Echo the listing below verbatim, beginning at the line that contains "pose: elev=155.2 azim=64.8" and continuing through the final line of the listing.

**Records supplied:**
==*==

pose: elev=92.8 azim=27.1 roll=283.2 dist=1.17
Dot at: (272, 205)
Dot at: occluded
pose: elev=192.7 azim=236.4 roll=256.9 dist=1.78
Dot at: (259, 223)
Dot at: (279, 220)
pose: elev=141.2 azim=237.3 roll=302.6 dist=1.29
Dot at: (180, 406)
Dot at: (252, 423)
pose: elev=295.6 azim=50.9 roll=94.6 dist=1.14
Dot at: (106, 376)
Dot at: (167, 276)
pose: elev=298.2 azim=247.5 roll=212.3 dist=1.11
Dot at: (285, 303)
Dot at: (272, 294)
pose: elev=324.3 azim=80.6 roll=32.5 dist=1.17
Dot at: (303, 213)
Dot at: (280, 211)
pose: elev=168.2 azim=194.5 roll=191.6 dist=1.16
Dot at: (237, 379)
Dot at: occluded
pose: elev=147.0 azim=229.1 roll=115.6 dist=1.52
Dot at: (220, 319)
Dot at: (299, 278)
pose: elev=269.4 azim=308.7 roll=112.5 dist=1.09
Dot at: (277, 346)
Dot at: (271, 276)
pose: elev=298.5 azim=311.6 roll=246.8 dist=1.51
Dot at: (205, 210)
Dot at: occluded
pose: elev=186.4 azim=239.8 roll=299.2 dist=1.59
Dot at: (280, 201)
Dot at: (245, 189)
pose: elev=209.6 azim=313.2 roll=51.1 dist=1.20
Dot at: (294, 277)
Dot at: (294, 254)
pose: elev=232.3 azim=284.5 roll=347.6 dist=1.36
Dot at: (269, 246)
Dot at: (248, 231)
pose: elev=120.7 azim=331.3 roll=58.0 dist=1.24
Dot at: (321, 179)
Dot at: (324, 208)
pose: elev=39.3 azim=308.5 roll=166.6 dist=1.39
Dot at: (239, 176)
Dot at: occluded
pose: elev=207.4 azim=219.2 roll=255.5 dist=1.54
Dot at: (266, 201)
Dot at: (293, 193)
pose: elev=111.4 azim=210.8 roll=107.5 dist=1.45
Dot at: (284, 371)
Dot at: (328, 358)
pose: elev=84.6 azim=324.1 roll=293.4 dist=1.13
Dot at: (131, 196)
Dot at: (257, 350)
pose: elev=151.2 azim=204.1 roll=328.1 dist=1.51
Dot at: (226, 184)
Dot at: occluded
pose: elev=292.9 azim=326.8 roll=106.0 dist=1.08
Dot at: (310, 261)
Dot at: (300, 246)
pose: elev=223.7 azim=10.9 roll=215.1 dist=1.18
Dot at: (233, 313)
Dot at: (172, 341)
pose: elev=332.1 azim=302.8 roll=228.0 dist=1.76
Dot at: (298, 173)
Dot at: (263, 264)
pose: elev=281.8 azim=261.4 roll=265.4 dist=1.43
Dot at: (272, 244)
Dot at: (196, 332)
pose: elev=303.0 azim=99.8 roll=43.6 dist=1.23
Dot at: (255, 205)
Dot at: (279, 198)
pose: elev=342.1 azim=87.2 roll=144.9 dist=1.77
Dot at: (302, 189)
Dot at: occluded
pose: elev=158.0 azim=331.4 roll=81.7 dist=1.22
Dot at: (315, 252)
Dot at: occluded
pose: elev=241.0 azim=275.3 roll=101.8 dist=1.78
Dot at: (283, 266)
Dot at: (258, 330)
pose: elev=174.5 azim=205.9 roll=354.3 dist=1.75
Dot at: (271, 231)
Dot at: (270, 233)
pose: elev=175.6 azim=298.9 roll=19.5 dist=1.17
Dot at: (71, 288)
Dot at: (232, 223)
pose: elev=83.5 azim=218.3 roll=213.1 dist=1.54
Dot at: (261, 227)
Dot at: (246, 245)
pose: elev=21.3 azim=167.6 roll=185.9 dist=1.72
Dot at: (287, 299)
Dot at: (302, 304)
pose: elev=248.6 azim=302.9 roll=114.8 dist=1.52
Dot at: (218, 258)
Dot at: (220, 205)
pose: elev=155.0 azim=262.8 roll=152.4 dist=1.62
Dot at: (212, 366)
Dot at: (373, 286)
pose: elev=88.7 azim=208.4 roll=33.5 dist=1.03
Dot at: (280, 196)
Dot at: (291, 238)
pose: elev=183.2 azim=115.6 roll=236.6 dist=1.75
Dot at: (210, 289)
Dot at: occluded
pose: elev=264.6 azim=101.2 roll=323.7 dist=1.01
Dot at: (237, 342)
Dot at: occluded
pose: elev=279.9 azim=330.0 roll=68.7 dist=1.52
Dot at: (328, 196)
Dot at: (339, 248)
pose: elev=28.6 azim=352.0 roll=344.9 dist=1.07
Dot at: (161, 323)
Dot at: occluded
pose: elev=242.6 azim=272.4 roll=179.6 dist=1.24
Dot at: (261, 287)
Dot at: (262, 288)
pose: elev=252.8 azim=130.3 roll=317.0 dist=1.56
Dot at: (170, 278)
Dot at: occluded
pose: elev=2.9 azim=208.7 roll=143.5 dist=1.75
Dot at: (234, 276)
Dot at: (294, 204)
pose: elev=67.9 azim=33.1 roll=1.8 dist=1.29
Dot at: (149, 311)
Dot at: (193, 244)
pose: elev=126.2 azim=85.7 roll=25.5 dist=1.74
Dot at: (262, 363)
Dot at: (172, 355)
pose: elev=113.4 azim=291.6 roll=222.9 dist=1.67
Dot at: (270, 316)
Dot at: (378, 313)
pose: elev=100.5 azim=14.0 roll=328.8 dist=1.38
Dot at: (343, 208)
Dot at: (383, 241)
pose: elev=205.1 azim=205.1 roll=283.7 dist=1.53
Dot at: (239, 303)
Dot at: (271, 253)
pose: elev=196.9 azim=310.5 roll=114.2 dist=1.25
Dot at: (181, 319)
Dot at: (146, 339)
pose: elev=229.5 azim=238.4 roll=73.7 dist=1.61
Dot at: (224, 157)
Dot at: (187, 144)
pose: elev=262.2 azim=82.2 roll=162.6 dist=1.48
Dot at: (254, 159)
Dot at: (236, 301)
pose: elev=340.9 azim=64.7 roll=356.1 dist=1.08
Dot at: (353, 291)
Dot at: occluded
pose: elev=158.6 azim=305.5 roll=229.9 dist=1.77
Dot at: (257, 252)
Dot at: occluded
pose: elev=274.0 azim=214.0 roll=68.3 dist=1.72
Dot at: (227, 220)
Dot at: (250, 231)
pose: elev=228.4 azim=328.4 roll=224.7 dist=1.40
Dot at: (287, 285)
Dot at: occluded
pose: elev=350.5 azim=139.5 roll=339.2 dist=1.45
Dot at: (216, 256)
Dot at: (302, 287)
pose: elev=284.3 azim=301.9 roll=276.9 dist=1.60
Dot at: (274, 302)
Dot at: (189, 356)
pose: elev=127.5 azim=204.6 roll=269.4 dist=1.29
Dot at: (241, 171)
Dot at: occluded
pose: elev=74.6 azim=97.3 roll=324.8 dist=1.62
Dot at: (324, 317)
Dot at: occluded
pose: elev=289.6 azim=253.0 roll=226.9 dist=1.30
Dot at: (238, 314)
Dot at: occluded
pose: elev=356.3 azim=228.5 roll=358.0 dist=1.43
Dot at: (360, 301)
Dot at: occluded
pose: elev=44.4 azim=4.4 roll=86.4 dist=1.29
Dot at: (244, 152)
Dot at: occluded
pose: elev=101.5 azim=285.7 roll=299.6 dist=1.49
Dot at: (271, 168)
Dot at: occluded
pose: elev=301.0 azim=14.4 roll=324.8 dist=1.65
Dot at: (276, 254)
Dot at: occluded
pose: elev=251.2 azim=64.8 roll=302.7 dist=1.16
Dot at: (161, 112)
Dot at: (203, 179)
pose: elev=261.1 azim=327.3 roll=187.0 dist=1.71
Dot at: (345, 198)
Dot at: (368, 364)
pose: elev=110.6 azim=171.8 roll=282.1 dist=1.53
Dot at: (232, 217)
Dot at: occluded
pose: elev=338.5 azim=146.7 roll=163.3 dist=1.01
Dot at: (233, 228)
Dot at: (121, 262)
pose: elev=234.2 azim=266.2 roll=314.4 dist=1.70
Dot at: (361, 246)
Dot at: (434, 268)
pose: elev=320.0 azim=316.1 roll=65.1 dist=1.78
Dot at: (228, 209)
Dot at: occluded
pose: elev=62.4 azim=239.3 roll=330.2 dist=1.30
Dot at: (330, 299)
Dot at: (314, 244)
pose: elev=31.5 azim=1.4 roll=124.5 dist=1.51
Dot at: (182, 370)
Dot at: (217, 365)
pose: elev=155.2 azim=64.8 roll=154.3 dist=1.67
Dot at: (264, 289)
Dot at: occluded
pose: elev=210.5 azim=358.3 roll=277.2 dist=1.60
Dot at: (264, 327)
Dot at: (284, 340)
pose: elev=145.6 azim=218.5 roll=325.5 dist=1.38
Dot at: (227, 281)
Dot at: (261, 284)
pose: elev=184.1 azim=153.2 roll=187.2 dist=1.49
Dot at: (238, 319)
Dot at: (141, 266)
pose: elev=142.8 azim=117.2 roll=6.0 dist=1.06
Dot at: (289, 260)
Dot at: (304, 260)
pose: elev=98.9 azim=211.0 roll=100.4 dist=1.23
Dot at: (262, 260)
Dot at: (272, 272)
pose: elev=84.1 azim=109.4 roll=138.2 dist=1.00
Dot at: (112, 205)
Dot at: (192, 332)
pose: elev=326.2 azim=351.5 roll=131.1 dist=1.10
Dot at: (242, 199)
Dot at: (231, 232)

==*==

**Exercise solution:**
pose: elev=155.2 azim=64.8 roll=154.3 dist=1.67
Dot at: (264, 289)
Dot at: occluded
pose: elev=210.5 azim=358.3 roll=277.2 dist=1.60
Dot at: (264, 327)
Dot at: (284, 340)
pose: elev=145.6 azim=218.5 roll=325.5 dist=1.38
Dot at: (227, 281)
Dot at: (261, 284)
pose: elev=184.1 azim=153.2 roll=187.2 dist=1.49
Dot at: (238, 319)
Dot at: (141, 266)
pose: elev=142.8 azim=117.2 roll=6.0 dist=1.06
Dot at: (289, 260)
Dot at: (304, 260)
pose: elev=98.9 azim=211.0 roll=100.4 dist=1.23
Dot at: (262, 260)
Dot at: (272, 272)
pose: elev=84.1 azim=109.4 roll=138.2 dist=1.00
Dot at: (112, 205)
Dot at: (192, 332)
pose: elev=326.2 azim=351.5 roll=131.1 dist=1.10
Dot at: (242, 199)
Dot at: (231, 232)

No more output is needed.